Joyful laughter, in the ecstatic sense, is a glimpse of something uncontrollably greater than us

A compilation of Harris laughing, at a little over two minutes, is easy enough to find online. I’ve watched it three times and found her gales of unbridled laughter utterly infectious. Only the most mirthless political opponent (you know who you are) could, in my view, listen to it without at some point chuckling along. And we don’t even know what she was laughing at.

It’s difficult to think of another top-line politician who laughs like this. In living memory, Ronald Reagan was a laugher, but really only at set gags. Bill Clinton chuckled and Barack Obama was a frequent smiler. But none were regularly gripped by helpless giggles at the sheer absurdity of life’s circumstances, as is Harris.

In the UK, we’ve had grinners – Tony Blair and David Cameron come to mind. Theresa May could smile, but not with her eyes. The circus clown Boris Johnson only had a defendant’s smirk. Liz Truss squeaked and shrieked momentarily on occasion. None gave themselves up to laughter so entirely as Harris.

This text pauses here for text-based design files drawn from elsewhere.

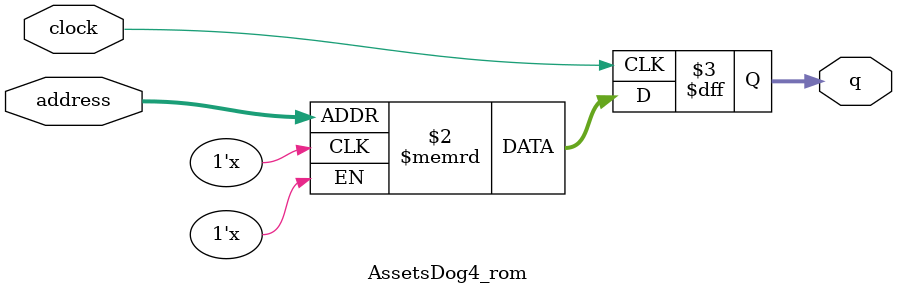
<source format=sv>
module AssetsDog4_rom (
	input logic clock,
	input logic [11:0] address,
	output logic [3:0] q
);

logic [3:0] memory [0:2199] /* synthesis ram_init_file = "./AssetsDog4/AssetsDog4.mif" */;

always_ff @ (posedge clock) begin
	q <= memory[address];
end

endmodule

</source>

Elsewhere, I can think of none who would even vaguely match her. Vladimir Putin looks like he’s never laughed in his life and Volodymyr Zelenskyy, with his background in professional comedy, has not had anything to laugh about for a very long time. Where else to go? Australia doesn’t laugh anymore, if Sky News is any judge.

Surprised by joy

So what is Harris’s laughter about? There’s a clue in a clip of her that po-faced Fox anchor, Peta Credlin, ran in her attempted take-down. It was supposed to reference Harris’s “word salad”, with “PR professional” Prue Macsween claiming that outgoing president Joe Biden and Harris are as unintelligible as each other.

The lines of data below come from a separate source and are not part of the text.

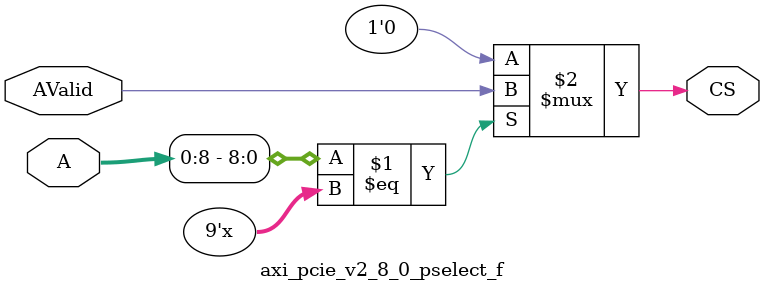
<source format=v>

`timescale 1ps/1ps

module axi_pcie_v2_8_0_pselect_f #(
  parameter                   C_AB      = 9,
  parameter                   C_AW      = 32,
  parameter [0:C_AW - 1]      C_BAR     =  'bz,
  parameter                   C_FAMILY  = "nofamily"
)(
  input      [0:C_AW-1]       A, 
  input                       AValid,
  output                      CS
);

// Local Paramater declaration
//--------------------------
localparam [0:C_AB-1]BAR = C_BAR[0:C_AB-1];

//------------------------------------------------------------------------------
// Behavioral decoder
//------------------------------------------------------------------------------
generate
if (C_AB > 0) begin : XST_WA
  assign CS = (A[0:C_AB - 1] == BAR[0:C_AB - 1]) ? AValid : 1'b0 ;
end

if (C_AB == 0) begin : PASS_ON_GEN
  assign CS = AValid ;
end
endgenerate

endmodule

</source>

In that clip, Harris refers to “a reflection of joy… it comes in the morning.” One cannot be sure whether Harris was channelling the 1931 hymn ‘Morning has broken’ or perhaps referencing Psalm 30:5. But the word “joy” is, I think, key. There is a lot that is joyful about Harris’s laugh.

Joyful laughter is distinguishable from other forms of laughter. At its most liberated, it is ecstatic. It’s as if we’re out of control; as if, indeed, we’re in the grip of something larger than ourselves. This is a gift that, in the world of politics, seems to have been given to Harris alone. And the rest look on her as mad.

I find her gales of unbridled laughter utterly infectious

In his 1955 semi-autobiographical book, Surprised By Joy (Collins), CS Lewis writes that his and our lives have “stabs” of joy, moments of intensity that are like signposts; as if we’re lost in the woods. This is truly joyful laughter in the ecstatic sense, a glimpse of something uncontrollably greater than us. It is the sort of euphoria that gripped hostage John McCarthy in the late 80s in his prison cell in Lebanon, when he prayed in his darkest despair.

Fruit of the Spirit

Harris hasn’t suffered like that, but her life has not been easy. It may be that her laughter is a physical response to the discrimination she has encountered as an ambitious, black, female politician with a complex family life.

For St Paul, joy is one of the nine fruit (not fruits) of the Spirit (see Galatians 5). Not only is it shared – like laughter – but it’s something that affliction and persecution cannot quench. In his day, too, observers looked on those in possession of such Spirit as drunk or mad (see Acts 2). Intriguingly, that Sky News contributor called Harris one of the “two fruit-loops at the helm.”

Fruit-loop she may well be, but perhaps our politics could do with being a little surprised by joy. Because the alternative is no laughing matter.